Normal .execute()'s work as expected with the comfortable default auto-commit mode and the with conn: ... context manager doing auto-commit OR rollback - except for protected read-modify-write transactions, which are explained at the end of this answer.
sqlite3 module's non-standard conn_or_cursor.executescript() doesn't take part in the (default) auto-commit mode (and so doesn't work normally with the with conn: ... context manager) but forwards the script rather raw. Therefor it just commits a potentially pending auto-commit transactions at start, before "going raw".
This also means that without a "BEGIN" inside the script executescript() works without a transaction, and thus no rollback option upon error or otherwise.
So with executescript() we better use a explicit BEGIN (just as your inital schema creation script did for the "raw" mode sqlite command line tool). And this interaction shows step by step whats going on:
>>> list(conn.execute('SELECT * FROM test'))
[(99,)]
>>> conn.executescript("BEGIN; UPDATE TEST SET i = 1; FNORD; COMMIT""")
Traceback (most recent call last):
File "<interactive input>", line 1, in <module>
OperationalError: near "FNORD": syntax error
>>> list(conn.execute('SELECT * FROM test'))
[(1,)]
>>> conn.rollback()
>>> list(conn.execute('SELECT * FROM test'))
[(99,)]
>>>
The script didn't reach the "COMMIT". And thus we could the view the current intermediate state and decide for rollback (or commit nevertheless)
Thus a working try-except-rollback via excecutescript() looks like this:
>>> list(conn.execute('SELECT * FROM test'))
[(99,)]
>>> try: conn.executescript("BEGIN; UPDATE TEST SET i = 1; FNORD; COMMIT""")
... except Exception as ev:
... print("Error in executescript (%s). Rolling back" % ev)
... conn.executescript('ROLLBACK')
...
Error in executescript (near "FNORD": syntax error). Rolling back
<sqlite3.Cursor object at 0x011F56E0>
>>> list(conn.execute('SELECT * FROM test'))
[(99,)]
>>>
(Note the rollback via script here, because no .execute() took over commit control)
And here a note on the auto-commit mode in combination with the more difficult issue of a protected read-modify-write transaction - which made #Jeremie say "Out of all the many, many things written about transactions in sqlite/python, this is the only thing that let me do what I want (have an exclusive read lock on the database)." in a comment on an example which included a c.execute("begin"). Though sqlite3 normally does not make a long blocking exclusive read lock except for the duration of the actual write-back, but more clever 5-stage locks to achieve enough protection against overlapping changes.
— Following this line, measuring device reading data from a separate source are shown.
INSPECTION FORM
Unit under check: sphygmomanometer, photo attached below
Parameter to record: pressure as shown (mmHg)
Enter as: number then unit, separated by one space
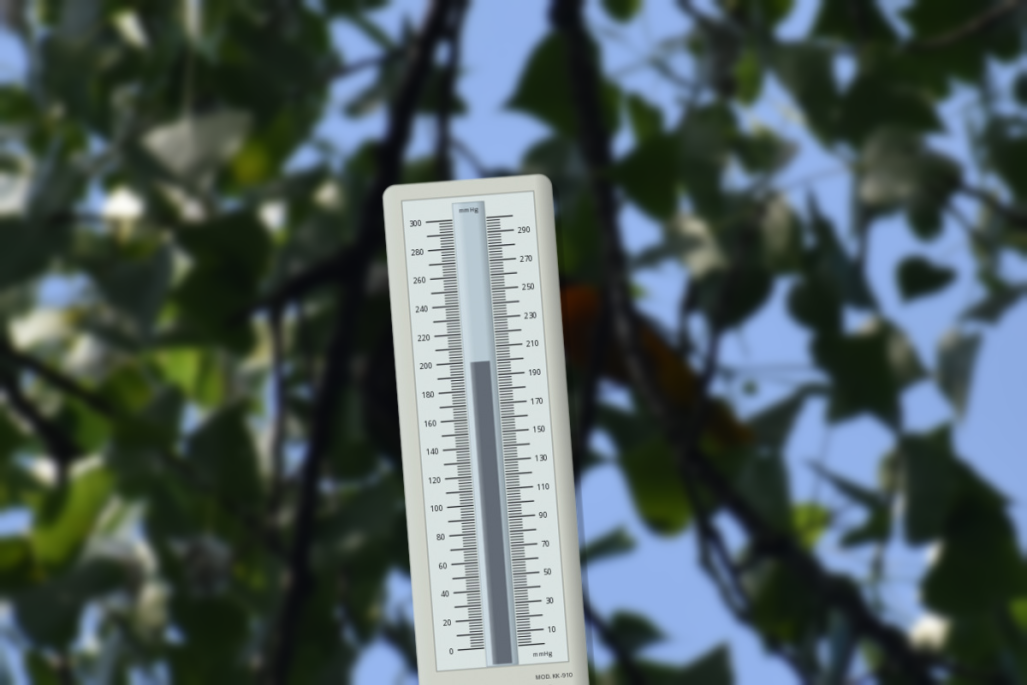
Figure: 200 mmHg
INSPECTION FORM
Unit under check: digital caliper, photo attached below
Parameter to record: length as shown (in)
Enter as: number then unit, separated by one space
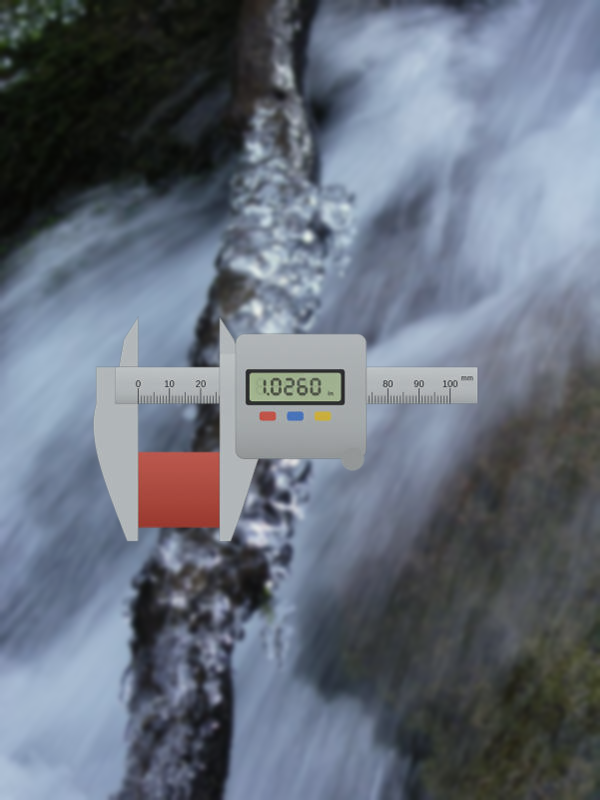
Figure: 1.0260 in
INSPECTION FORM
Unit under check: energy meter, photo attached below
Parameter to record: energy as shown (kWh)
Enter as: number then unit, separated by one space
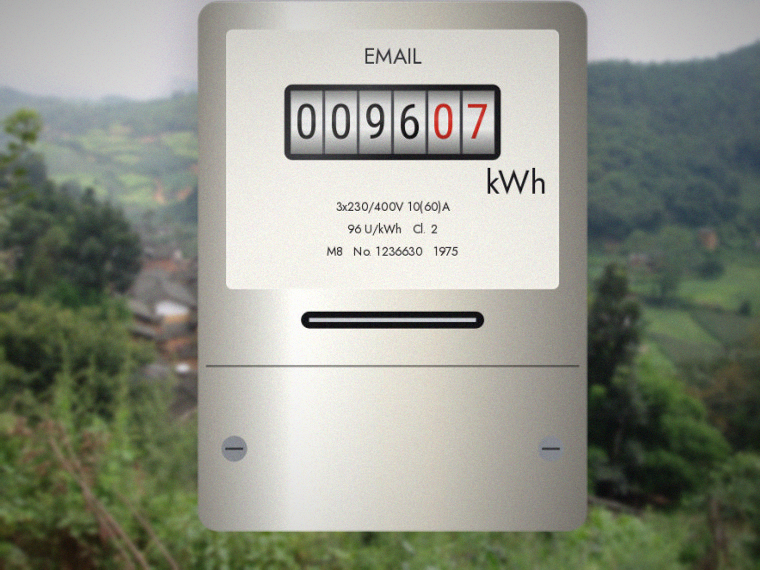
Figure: 96.07 kWh
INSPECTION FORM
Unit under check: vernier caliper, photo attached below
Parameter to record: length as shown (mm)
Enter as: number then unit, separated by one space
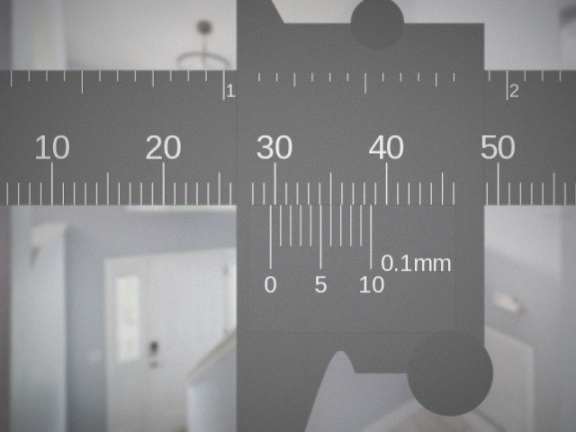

The with conn: auto-commit context does not already put or trigger a lock strong enough for protected read-modify-write in the 5-stage locking scheme of sqlite3. Such lock is made implicitely only when the first data-modifying command is issued - thus too late.
Only an explicit BEGIN (DEFERRED) (TRANSACTION) triggers the wanted behavior:
The first read operation against a database creates a SHARED lock and
the first write operation creates a RESERVED lock.
So a protected read-modify-write transaction which uses the programming language in general way (and not a special atomic SQL UPDATE clause) looks like this:
with conn:
conn.execute('BEGIN TRANSACTION') # crucial !
v = conn.execute('SELECT * FROM test').fetchone()[0]
v = v + 1
time.sleep(3) # no read lock in effect, but only one concurrent modify succeeds
conn.execute('UPDATE test SET i=?', (v,))
Upon failure such read-modify-write transaction could be retried a couple of times.
You can use the connection as a context manager. It will then automatically rollback the transactions in the event of an exception or commit them otherwise.
try:
with con:
con.execute("insert into person(firstname) values (?)", ("Joe",))
except sqlite3.IntegrityError:
print("couldn't add Joe twice")
See https://docs.python.org/3/library/sqlite3.html#using-the-connection-as-a-context-manager
This is a bit old thread but if it helps I've found that doing a rollback on the connection object does the trick.